Having regard to the fact that a certain amount of time is needed to remove the vacuum in the legal regulation governing the allocation of state budget funds to institutions of science and studies for the development of their RED and artistic activities and that the adoption of necessary legislative decisions is related to state budget planning, the Constitutional Court decided to officially publish this ruling in the Register of Legal Acts on 1 July 2021. Under the Constitution, the Constitutional Court, having assessed what a legal situation might arise after a ruling of the Constitutional Court becomes effective, may determine the date of the official publication of that ruling; the Constitutional Court enjoys the constitutional power to establish also a later date of the official publishing (thus, also of entry into force) of its ruling, whereby a certain legal act (part thereof) was recognised as being in conflict with the Constitution, where, in the case the ruling of the Constitutional Court after its adoption were immediately officially published, a vacuum or other indeterminacies might appear in the legal regulation due to which certain values consolidated in and defended and protected by the Constitution could be violated in essence.

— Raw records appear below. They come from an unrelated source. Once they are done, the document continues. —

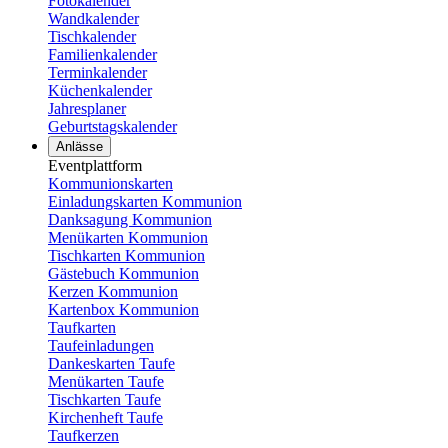
Fotokalender
Wandkalender
Tischkalender
Familienkalender
Terminkalender
Küchenkalender
Jahresplaner
Geburtstagskalender
Anlässe
Eventplattform
Kommunionskarten
Einladungskarten Kommunion
Danksagung Kommunion
Menükarten Kommunion
Tischkarten Kommunion
Gästebuch Kommunion
Kerzen Kommunion
Kartenbox Kommunion
Taufkarten
Taufeinladungen
Dankeskarten Taufe
Menükarten Taufe
Tischkarten Taufe
Kirchenheft Taufe
Taufkerzen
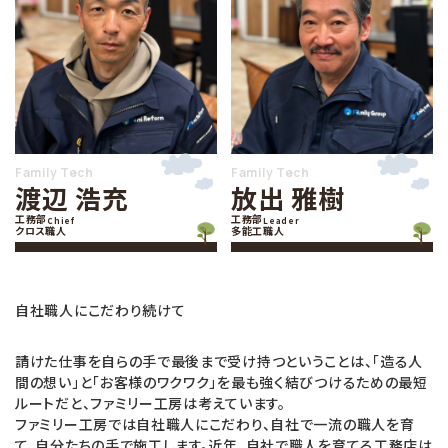
Family Tech
Family Tech
渡辺 浩充
放出 雅樹
工務部
工務部
Chief
Leader
クロス職人
多能工職人
自社職人にこだわり続けて
請けた仕事を自らの手で最後まで受け持つということは、「造る人
間の想い」と「お客様のワクワク」を最も強く結びつけるための最短
ルートだと、ファミリー工房は考えています。
ファミリー工房では自社職人にこだわり、自社で一流の職人を育
て、自分たちの手で施工します。近年、自社で職人を育てる工務店は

The Constitutional Court has disclosed the content of the presumption (which arises from the Constitution) of the constitutionality of legal acts and of the lawfulness of the consequences of their application: the provision of Paragraph 1 of Article 107 of the Constitution, whereby a law (part thereof) may not be applied from the day of the official publication of the decision of the Constitutional Court that the act in question (part thereof) is in conflict with the Constitution, means that, as long as the Constitutional Court has not adopted the decision that a certain legal act (part thereof) is in conflict with the Constitution, it is presumed that such a legal act (part thereof) is in compliance with the Constitution and that the legal consequences that have appeared on the basis of the act in question are lawful.

Consequently, the fact that in this ruling of the Constitutional Court it has been held that the provisions of Paragraphs 2 and 3 of Article 75 of the Law on Science and Studies, Subitems 1.2 and 3.6 of the government resolution of 1 March 2017, and the Description (as amended) approved by that resolution are in conflict with the Constitution does not in itself provide grounds for challenging the lawfulness of those decisions on the allocation of state budget funds to institutions of science and studies for the development of their RED and artistic activities that were made before the official publication of this ruling of the Constitutional Court.